▶ [Data extract]:
▼▼▼

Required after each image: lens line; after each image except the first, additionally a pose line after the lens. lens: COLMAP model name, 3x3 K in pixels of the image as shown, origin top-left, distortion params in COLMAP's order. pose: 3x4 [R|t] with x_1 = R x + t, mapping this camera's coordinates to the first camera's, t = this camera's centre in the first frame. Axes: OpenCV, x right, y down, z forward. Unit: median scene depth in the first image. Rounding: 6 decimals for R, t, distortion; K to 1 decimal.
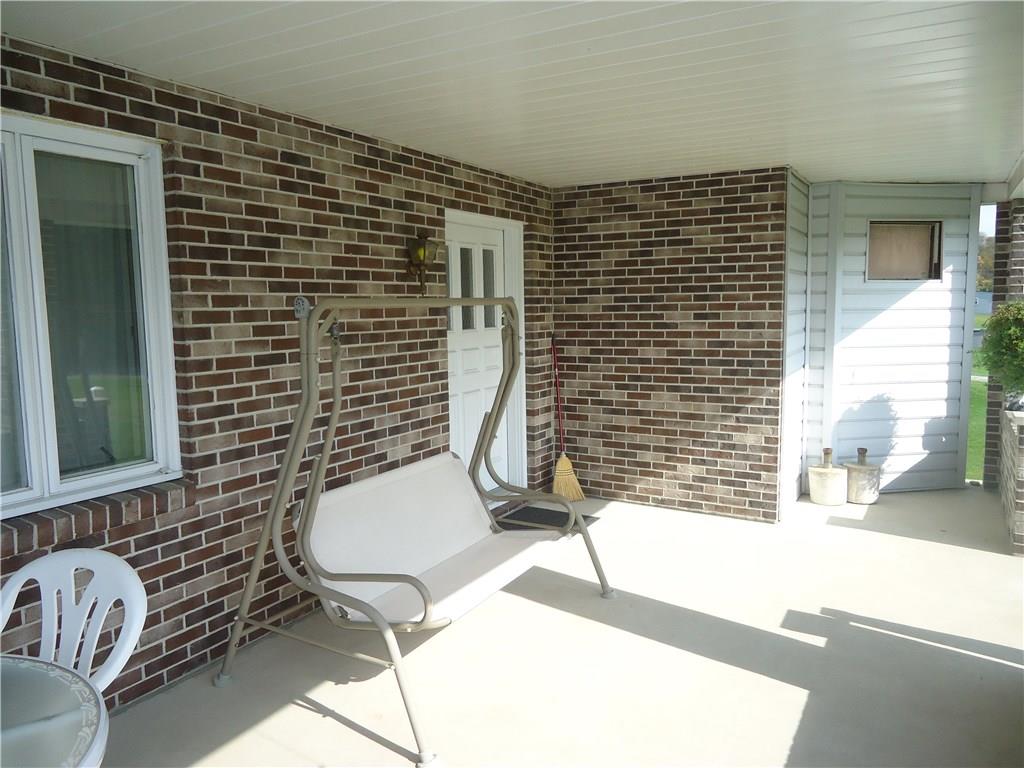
lens RADIAL K [[744.7, 0, 511.0], [0, 744.7, 387.7], [0, 0, 1]] dist [-0.006637, 0.003179]
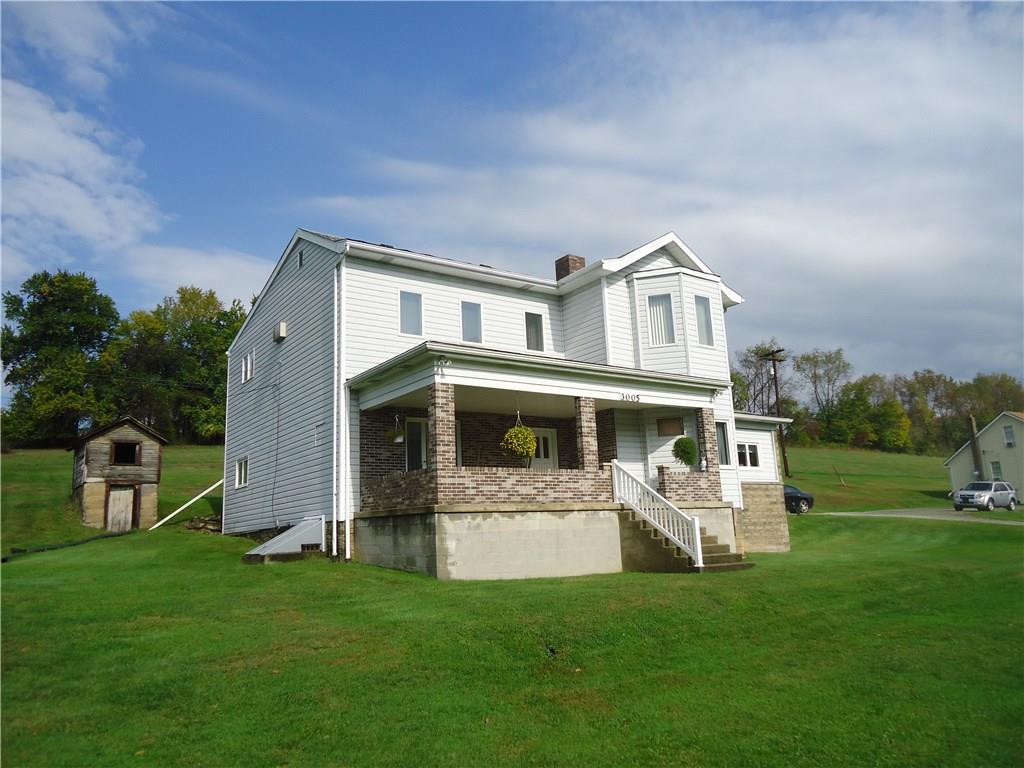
lens RADIAL K [[744.7, 0, 511.7], [0, 744.7, 385.2], [0, 0, 1]] dist [-0.006637, 0.003179]
pose [[0.907360, -0.110279, -0.405631, 1.887992], [-0.016380, 0.954965, -0.296266, 0.933991], [0.420035, 0.275464, 0.864691, -3.265139]]
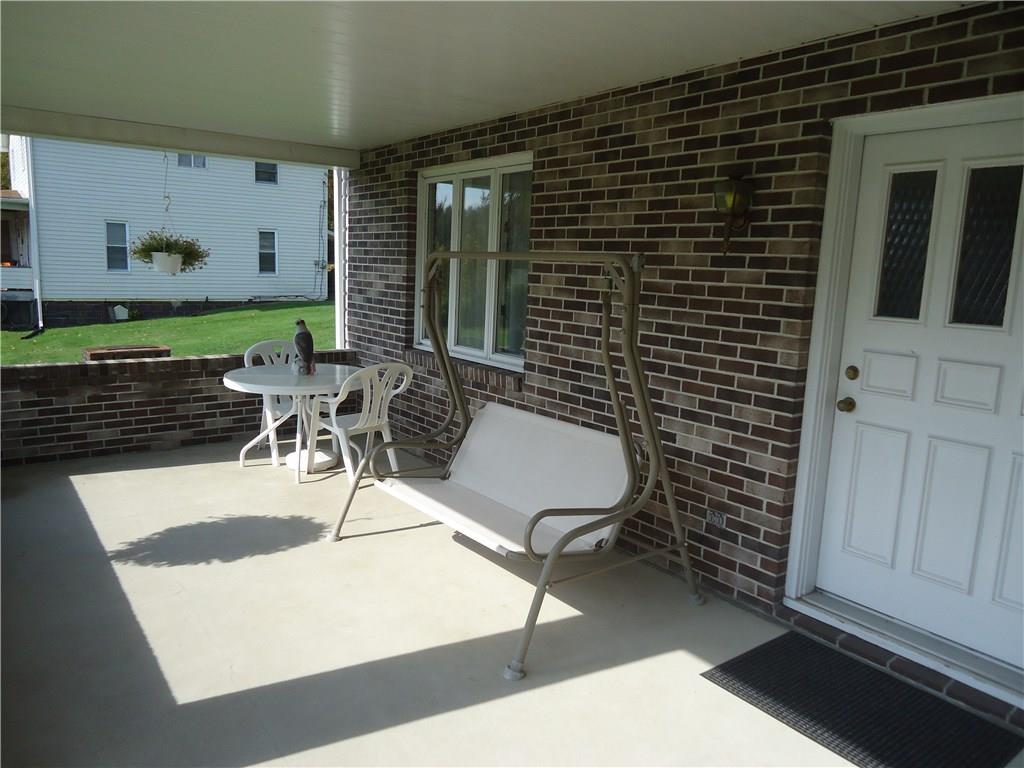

▲▲▲

▶ [Requirement]:
Retype the data above exactly, dropping every picture.

▶ [Exercise answer]:
Required after each image: lens line; after each image except the first, additionally a pose line after the lens. lens: COLMAP model name, 3x3 K in pixels of the image as shown, origin top-left, distortion params in COLMAP's order. pose: 3x4 [R|t] with x_1 = R x + t, mapping this camera's coordinates to the first camera's, t = this camera's centre in the first frame. Axes: OpenCV, x right, y down, z forward. Unit: median scene depth in the first image. Rounding: 6 decimals for R, t, distortion; K to 1 decimal.
lens RADIAL K [[744.7, 0, 511.0], [0, 744.7, 387.7], [0, 0, 1]] dist [-0.006637, 0.003179]
lens RADIAL K [[744.7, 0, 511.7], [0, 744.7, 385.2], [0, 0, 1]] dist [-0.006637, 0.003179]
pose [[0.907360, -0.110279, -0.405631, 1.887992], [-0.016380, 0.954965, -0.296266, 0.933991], [0.420035, 0.275464, 0.864691, -3.265139]]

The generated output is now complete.